**Data extract:**

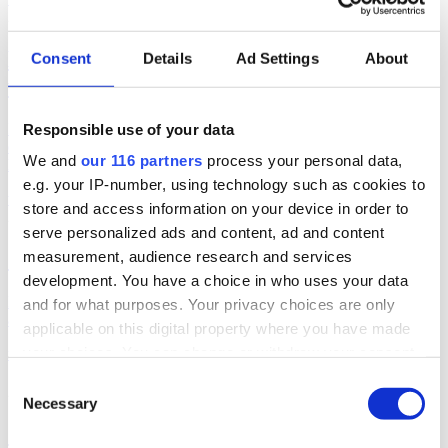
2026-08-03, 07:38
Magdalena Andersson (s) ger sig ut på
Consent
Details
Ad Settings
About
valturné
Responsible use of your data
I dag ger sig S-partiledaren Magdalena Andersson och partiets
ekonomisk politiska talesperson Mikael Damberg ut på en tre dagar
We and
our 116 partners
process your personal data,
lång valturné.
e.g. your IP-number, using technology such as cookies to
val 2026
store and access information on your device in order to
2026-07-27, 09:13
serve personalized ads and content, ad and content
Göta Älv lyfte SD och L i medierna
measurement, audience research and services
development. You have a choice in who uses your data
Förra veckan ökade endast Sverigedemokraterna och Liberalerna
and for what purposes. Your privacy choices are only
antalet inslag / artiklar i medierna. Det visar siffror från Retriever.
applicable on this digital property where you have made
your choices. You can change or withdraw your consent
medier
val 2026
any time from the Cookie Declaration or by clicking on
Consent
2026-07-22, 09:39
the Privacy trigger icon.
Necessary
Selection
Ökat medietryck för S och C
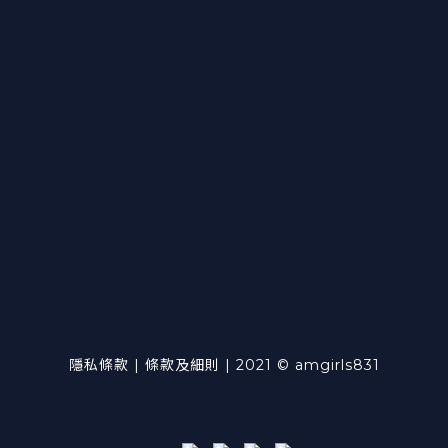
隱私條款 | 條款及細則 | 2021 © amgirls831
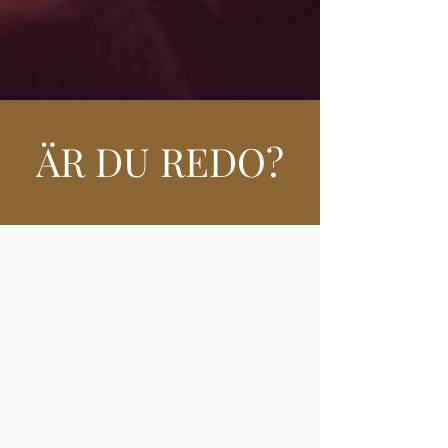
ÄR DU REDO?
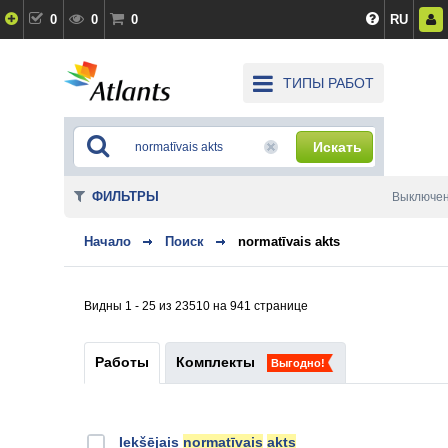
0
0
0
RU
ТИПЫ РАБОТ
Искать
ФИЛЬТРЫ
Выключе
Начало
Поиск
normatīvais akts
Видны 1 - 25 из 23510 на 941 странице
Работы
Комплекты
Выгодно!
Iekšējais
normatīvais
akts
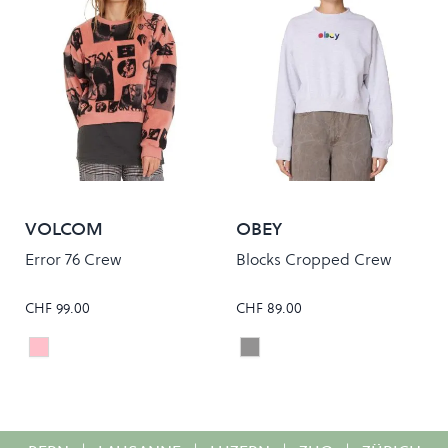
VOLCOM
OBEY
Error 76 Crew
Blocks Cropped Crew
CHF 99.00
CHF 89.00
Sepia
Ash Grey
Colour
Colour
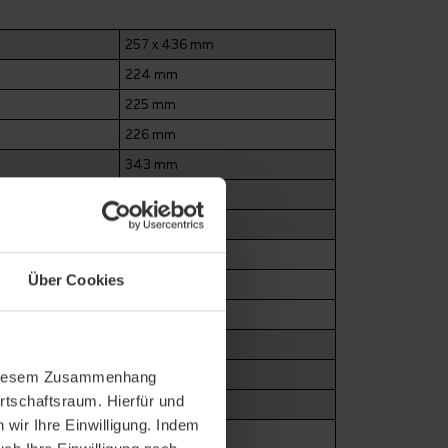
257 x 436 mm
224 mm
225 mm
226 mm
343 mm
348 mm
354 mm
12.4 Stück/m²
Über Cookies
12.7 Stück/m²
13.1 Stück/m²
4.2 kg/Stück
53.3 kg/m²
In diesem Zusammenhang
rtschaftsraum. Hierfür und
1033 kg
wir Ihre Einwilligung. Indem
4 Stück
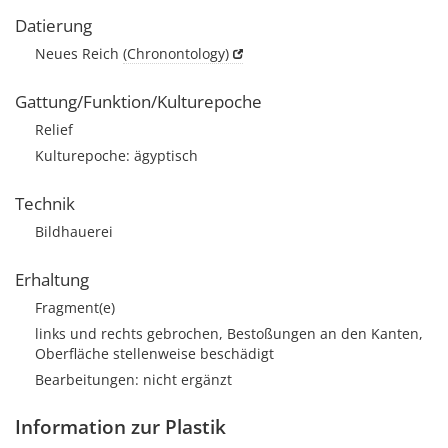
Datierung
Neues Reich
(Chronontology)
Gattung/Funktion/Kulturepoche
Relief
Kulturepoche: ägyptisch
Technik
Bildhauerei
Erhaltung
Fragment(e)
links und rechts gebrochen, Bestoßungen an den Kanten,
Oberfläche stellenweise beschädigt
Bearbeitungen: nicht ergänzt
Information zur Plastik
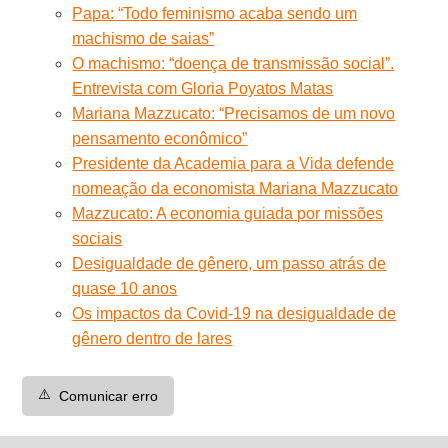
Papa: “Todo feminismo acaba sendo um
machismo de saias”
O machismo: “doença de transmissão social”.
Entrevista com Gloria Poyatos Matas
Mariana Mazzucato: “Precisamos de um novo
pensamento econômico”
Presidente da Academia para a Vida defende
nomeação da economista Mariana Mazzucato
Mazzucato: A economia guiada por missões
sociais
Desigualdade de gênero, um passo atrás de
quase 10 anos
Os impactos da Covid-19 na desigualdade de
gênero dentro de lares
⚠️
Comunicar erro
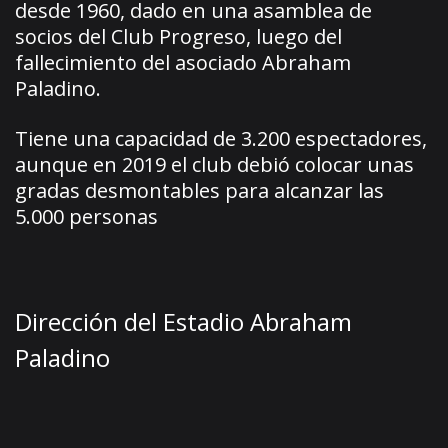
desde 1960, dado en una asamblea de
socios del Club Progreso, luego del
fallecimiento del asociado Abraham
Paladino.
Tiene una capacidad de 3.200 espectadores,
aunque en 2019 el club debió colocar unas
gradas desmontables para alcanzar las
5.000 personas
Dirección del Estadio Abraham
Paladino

**What to work on:**
What is needed is an exact copy of the data, without any pictures.

**Exercise output:**
2026-08-03, 07:38
Magdalena Andersson (s) ger sig ut på
Consent
Details
Ad Settings
About
valturné
Responsible use of your data
I dag ger sig S-partiledaren Magdalena Andersson och partiets
ekonomisk politiska talesperson Mikael Damberg ut på en tre dagar
We and
our 116 partners
process your personal data,
lång valturné.
e.g. your IP-number, using technology such as cookies to
val 2026
store and access information on your device in order to
2026-07-27, 09:13
serve personalized ads and content, ad and content
Göta Älv lyfte SD och L i medierna
measurement, audience research and services
development. You have a choice in who uses your data
Förra veckan ökade endast Sverigedemokraterna och Liberalerna
and for what purposes. Your privacy choices are only
antalet inslag / artiklar i medierna. Det visar siffror från Retriever.
applicable on this digital property where you have made
your choices. You can change or withdraw your consent
medier
val 2026
any time from the Cookie Declaration or by clicking on
Consent
2026-07-22, 09:39
the Privacy trigger icon.
Necessary
Selection
Ökat medietryck för S och C
隱私條款 | 條款及細則 | 2021 © amgirls831
ÄR DU REDO?
0
0
0
RU
ТИПЫ РАБОТ
Искать
ФИЛЬТРЫ
Выключе
Начало
Поиск
normatīvais akts
Видны 1 - 25 из 23510 на 941 странице
Работы
Комплекты
Выгодно!
Iekšējais
normatīvais
akts
VOLCOM
OBEY
Error 76 Crew
Blocks Cropped Crew
CHF 99.00
CHF 89.00
Sepia
Ash Grey
Colour
Colour
257 x 436 mm
224 mm
225 mm
226 mm
343 mm
348 mm
354 mm
12.4 Stück/m²
Über Cookies
12.7 Stück/m²
13.1 Stück/m²
4.2 kg/Stück
53.3 kg/m²
In diesem Zusammenhang
rtschaftsraum. Hierfür und
1033 kg
wir Ihre Einwilligung. Indem
4 Stück
Datierung
Neues Reich
(Chronontology)
Gattung/Funktion/Kulturepoche
Relief
Kulturepoche: ägyptisch
Technik
Bildhauerei
Erhaltung
Fragment(e)
links und rechts gebrochen, Bestoßungen an den Kanten,
Oberfläche stellenweise beschädigt
Bearbeitungen: nicht ergänzt
Information zur Plastik
Papa: “Todo feminismo acaba sendo um
machismo de saias”
O machismo: “doença de transmissão social”.
Entrevista com Gloria Poyatos Matas
Mariana Mazzucato: “Precisamos de um novo
pensamento econômico”
Presidente da Academia para a Vida defende
nomeação da economista Mariana Mazzucato
Mazzucato: A economia guiada por missões
sociais
Desigualdade de gênero, um passo atrás de
quase 10 anos
Os impactos da Covid-19 na desigualdade de
gênero dentro de lares
⚠️
Comunicar erro
desde 1960, dado en una asamblea de
socios del Club Progreso, luego del
fallecimiento del asociado Abraham
Paladino.
Tiene una capacidad de 3.200 espectadores,
aunque en 2019 el club debió colocar unas
gradas desmontables para alcanzar las
5.000 personas
Dirección del Estadio Abraham
Paladino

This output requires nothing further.